> _To do_: Retype all of the listing exactly, passing over any picture you find.

> _Supplied information_:
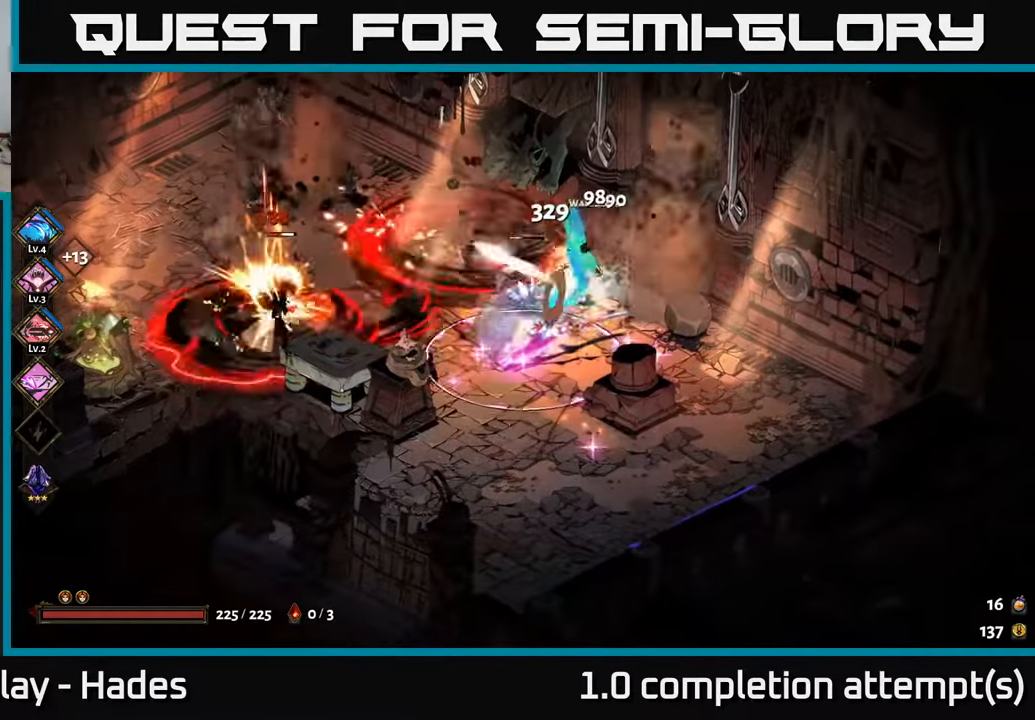
{"buttons": [], "left_stick": "left", "events": [[16, "left_stick", "left"], [250, "left_stick", "center"], [366, "left_stick", "left"]]}
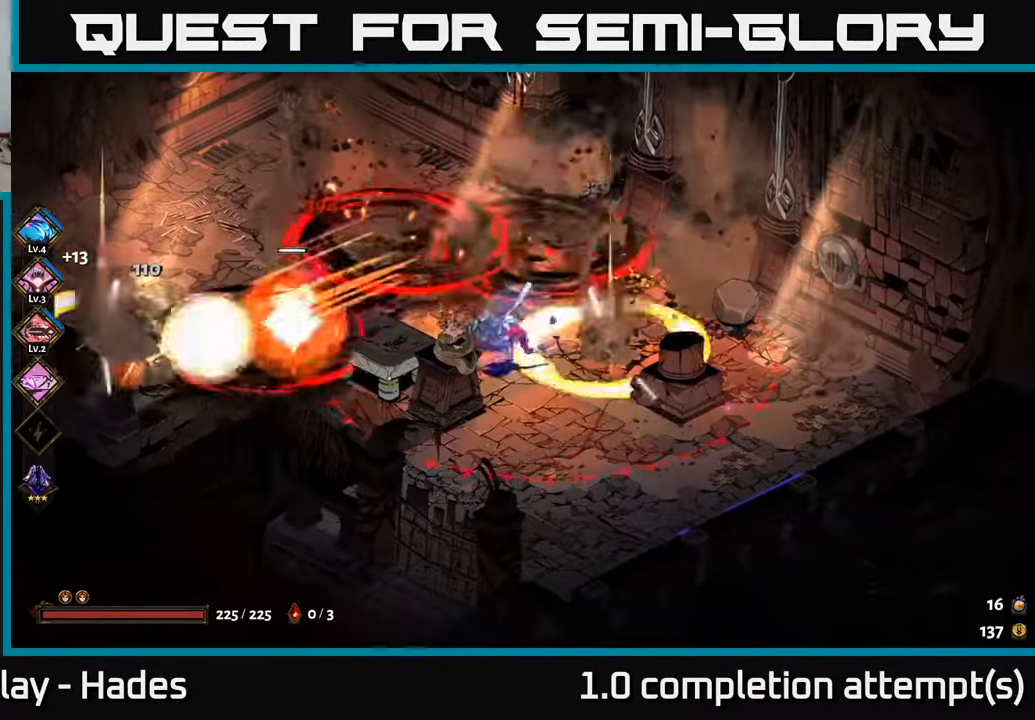
{"buttons": [], "left_stick": "up-left", "events": [[50, "left_stick", "up-left"], [83, "A", "down"], [166, "left_stick", "left"], [233, "A", "up"], [433, "left_stick", "up-left"]]}
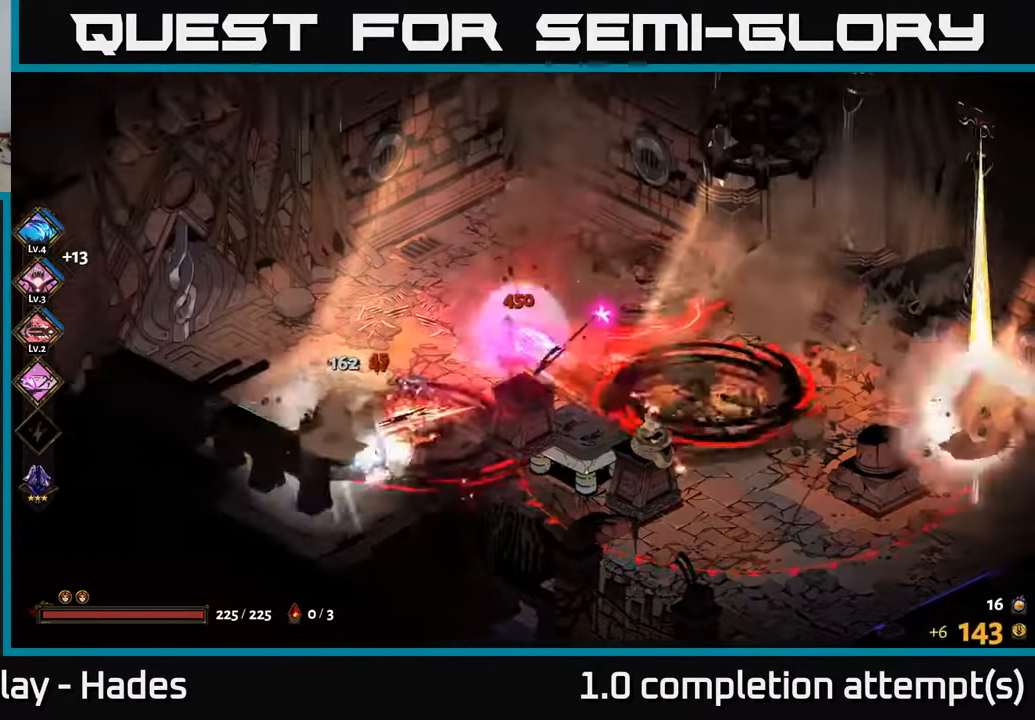
{"buttons": [], "left_stick": "left", "events": [[366, "left_stick", "left"]]}
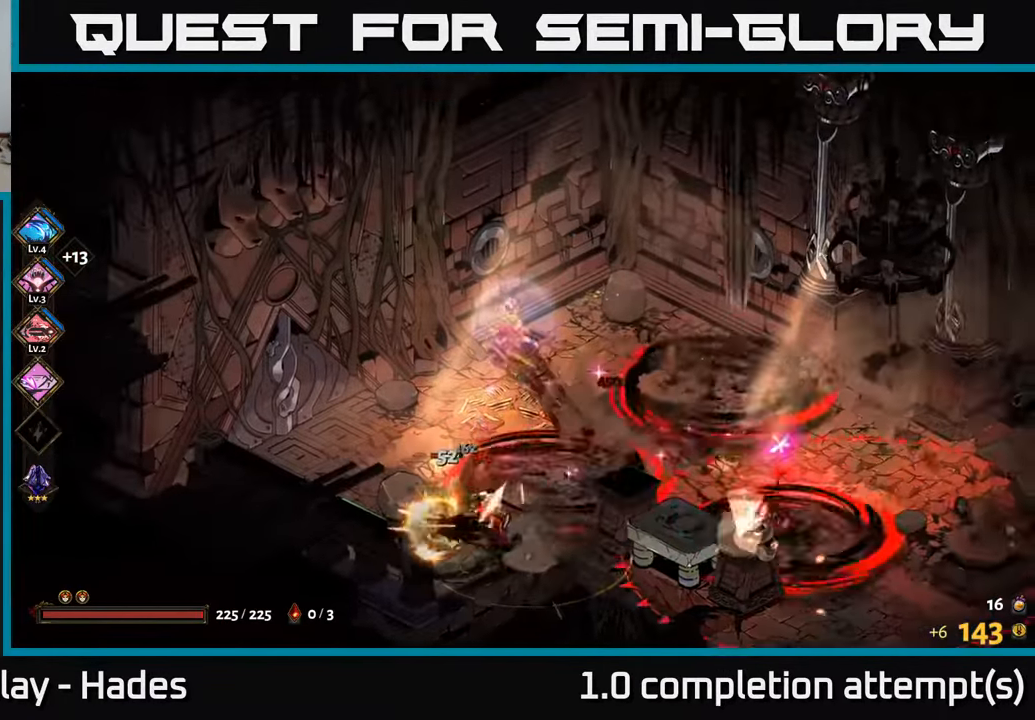
{"buttons": [], "left_stick": "down", "events": [[16, "left_stick", "down-left"], [166, "left_stick", "center"], [483, "left_stick", "down"]]}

> _The completed task_:
{"buttons": [], "left_stick": "left", "events": [[16, "left_stick", "left"], [250, "left_stick", "center"], [366, "left_stick", "left"]]}
{"buttons": [], "left_stick": "up-left", "events": [[50, "left_stick", "up-left"], [83, "A", "down"], [166, "left_stick", "left"], [233, "A", "up"], [433, "left_stick", "up-left"]]}
{"buttons": [], "left_stick": "left", "events": [[366, "left_stick", "left"]]}
{"buttons": [], "left_stick": "down", "events": [[16, "left_stick", "down-left"], [166, "left_stick", "center"], [483, "left_stick", "down"]]}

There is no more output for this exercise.